Based on the foregoing, this court finds that the trial court abused its discretion by allowing, over appellant's objections, the testimony of appellee and Degnan regarding loss of income. Degnan explicitly stated that he based the fair market value of the property before the taking on the capitalized income potential of the signs, which he referred to as “loss of income.” Appellee, additionally, based the amount of compensation he believed he was entitled to receive on the income he would lose from the removal of the signs. Although capitalizing the reasonable rental value of property is appropriate in determining the value of a leasehold interest, see Pokorny v. Local No. 310 (1974), 38 Ohio St.2d 177, 67 O.O.2d 195, 311 N.E.2d 866, the methods of valuation and appraisal used by appellee and Degnan in this case are clearly prohibited by law. See In re Appropriation, 174 Ohio St. 441, 23 O.O.2d 100, 190 N.E.2d 446. See, also, Sowers, supra.
This is not to say that the presence of signs and billboards on a property cannot be a factor to consider in computing the property's fair market value. Clearly, a landowner is entitled to compensation for any increase in the property's fair market value resulting from the existence of the signs on the property. Evidence of the kinds of business to which the property is adaptable, i.e., rental of sign fronts for advertising purposes, is relevant to and probative of the appraisal of the property's fair market value. See Sowers, supra, at paragraph two of the syllabus. The value of the property in this case, however, simply cannot be computed on the landowner's lost income, or the capitalized amount of future earnings. See In re Appropriation, 174 Ohio St. 441, 23 O.O.2d 100, 190 N.E.2d 446. See, also, Sowers, supra.
With respect to lost income, appellant additionally asserts that compensation cannot be awarded for loss of income from a sign which is not physically taken. This court agrees that loss of income cannot be used as a means to measure the fair market value of appellees' property. However, appellee testified that his permits on all the signs were revoked and he was unable to acquire a permit for the remaining sign. This court finds that even though the sign remains, it does not necessarily follow that appellees suffered no decrease in the fair market value of their residue as a result of the loss of use of their remaining sign. This is a factual question for the trier of fact to determine.
Appellant also specifically objects to appellees' being compensated for both the value of the sign structure and loss of income. Although loss of income in this case is an invalid measure of the fair market value, this court does not find that a cost, less depreciation, analysis is the sole method which can be used to determine the fair market value of property with signs on it. Due to the presence of the signs, a parcel of property may have an increased value that exceeds the actual cost of the sign structures. Furthermore, there may be instances where there are comparable sales that can be used to determine the fair market value. Such evidence, however, must comport with accepted appraisal methods. Ultimately, the trier of fact must determine the fair market value of the property and the compensation and damages owed. See R.C. 163.09(A).
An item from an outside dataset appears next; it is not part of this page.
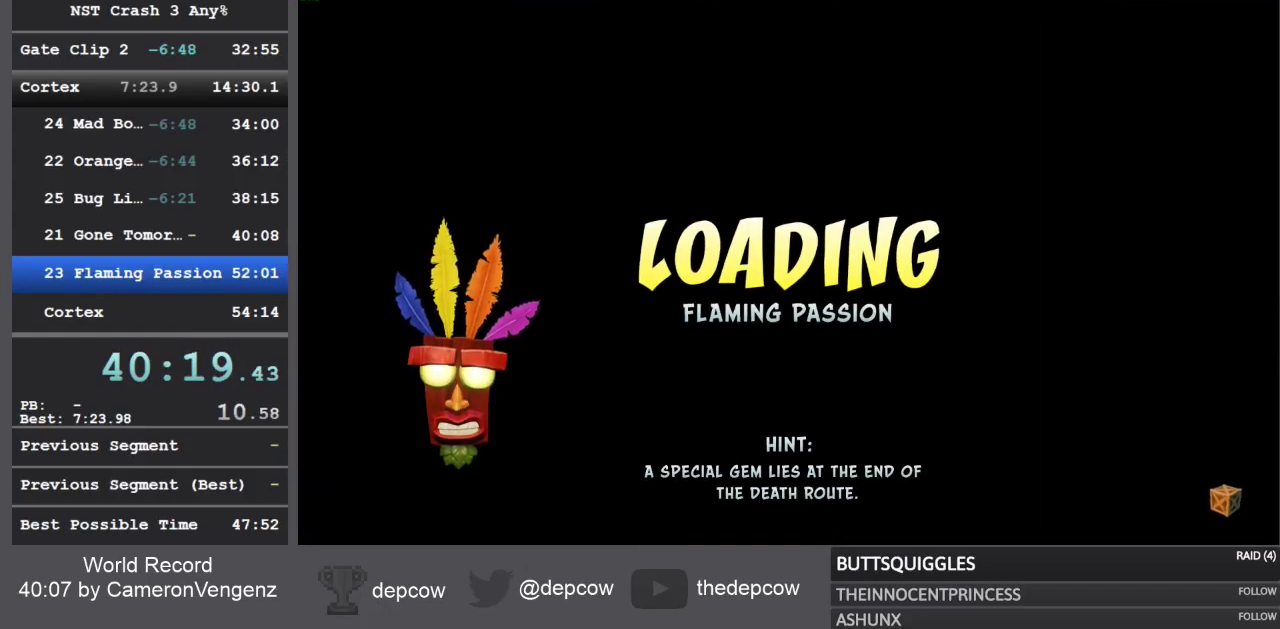
{"buttons": [], "left_stick": "center", "right_stick": "center", "events": []}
Based on the foregoing, this court finds appellant's first assignment of error well taken.
In Assignment of Error No. II, appellant argues that the trial court erred in not striking Degnan's testimony on the basis that he testified to the value of the property taken and the damages to the residue without first providing values for the entire property before and after the taking.
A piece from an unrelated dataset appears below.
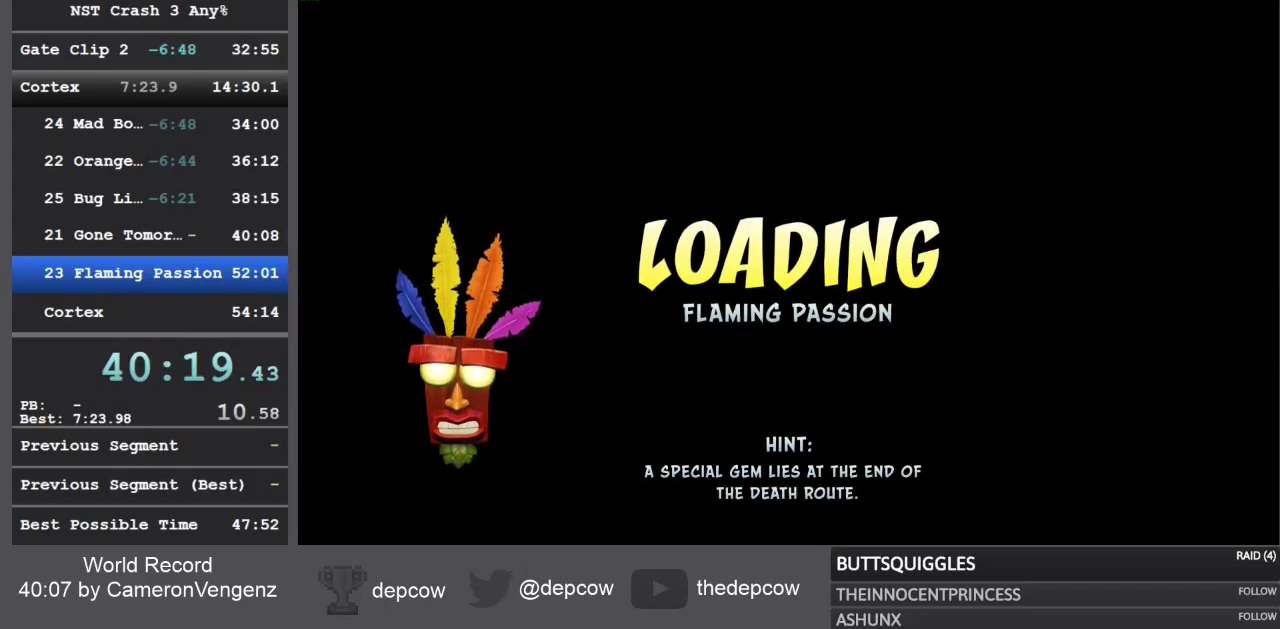
{"buttons": [], "left_stick": "center", "right_stick": "center", "events": []}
With regard to expert opinion concerning the property affected in an appropriation proceeding, it is well settled that a qualified witness must give his opinion as to the value of the entire property before the taking and as to the value of the remainder of the property after the taking. Atlantic & Great W. RR. Co. v. Campbell (1855), 4 Ohio St. 583, 585; Columbus, Hocking Valley & Toledo Ry. Co. v. Gardner (1887), 45 Ohio St. 309, 322-323, 13 N.E. 69, 73-74. Pursuant to R.C. 163.14, the jury must determine separately the value of the land taken and damages to the residue. Therefore, after an expert witness states his or her opinion as to the value of the land and the residue, he or she may assist the jury by making the mathematical calculations as to the value of the land taken as part of the entire tract and as to the damage to the residue. Masheter v. Kebe (1973), 34 Ohio App.2d 32, 38, 63 O.O.2d 58, 62, 295 N.E.2d 429, 433, appealed on other grounds, 49 Ohio St.2d 148, 3 O.O.3d 86, 359 N.E.2d 74. See, also, Am. Louisiana Pipe Line Co. v. Kennerk (1957), 103 Ohio App. 133, 139, 3 O.O.2d 201, 204-205, 144 N.E.2d 660, 666.
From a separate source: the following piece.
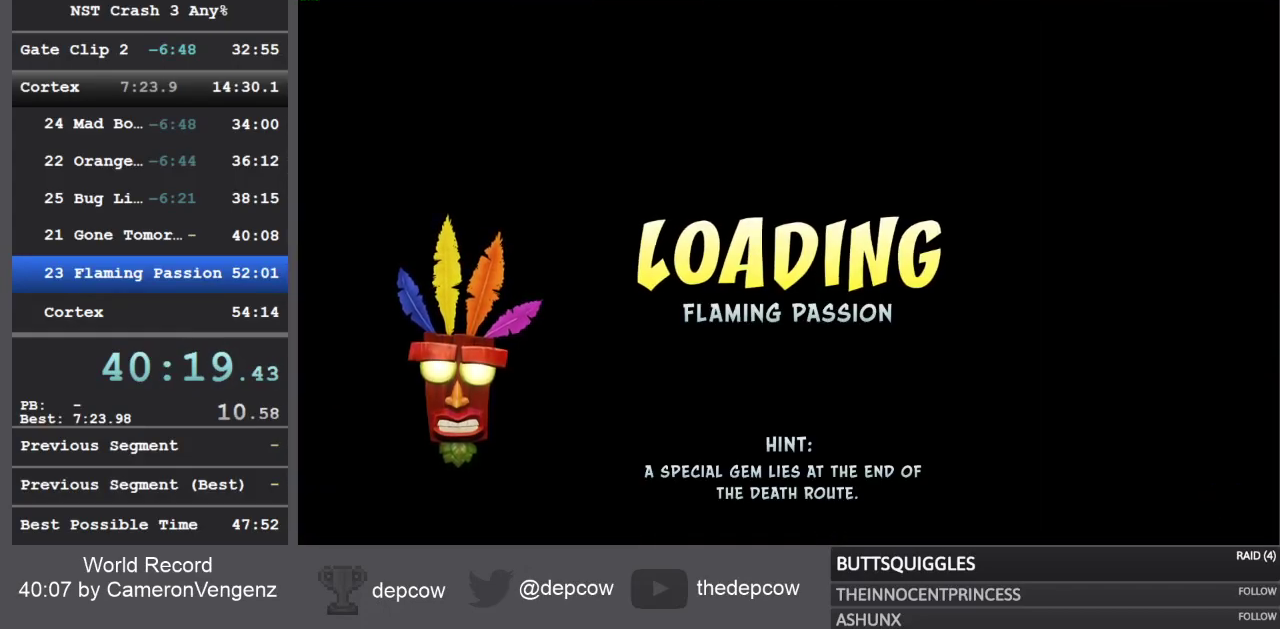
{"buttons": [], "left_stick": "center", "right_stick": "center", "events": []}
The Eleventh District Court of Appeals in Wray v. Mussig (Sept. 20, 1996), Lake App. No. 95-L-172, unreported, 1996 WL 586755, held that Kebe and the “venerable opinions” of the Ohio Supreme Court cited above were “no longer viable” because of Evid.R. 704. Mussig held that Evid.R. 704 permits “an expert testifying in a land appropriation proceeding to give an opinion as to the exact value of the damages.” This court agrees that an expert can give an opinion as to the exact value of damages. However, Evid.R. 704 does not relieve an expert from the requirement that he or she state the before and after fair market values of the property.
Degnan gave testimony regarding the damages sustained, such as the loss of the signs and the income therefrom, the value of the land itself, and damages due to flooding. He then testified that the fair market value of the property as a whole, “the entire twenty-acre parcel,” before the taking was $225,000, and the fair market value of the property after the taking was $131,000.
This court has already found that Degnan improperly appraised the fair market value of the property. It therefore follows that his testimony was inadmissible. Nevertheless, this court finds that, although Degnan did not give before and after values of the property prior to discussing damages, his testimony should not have been stricken on that basis.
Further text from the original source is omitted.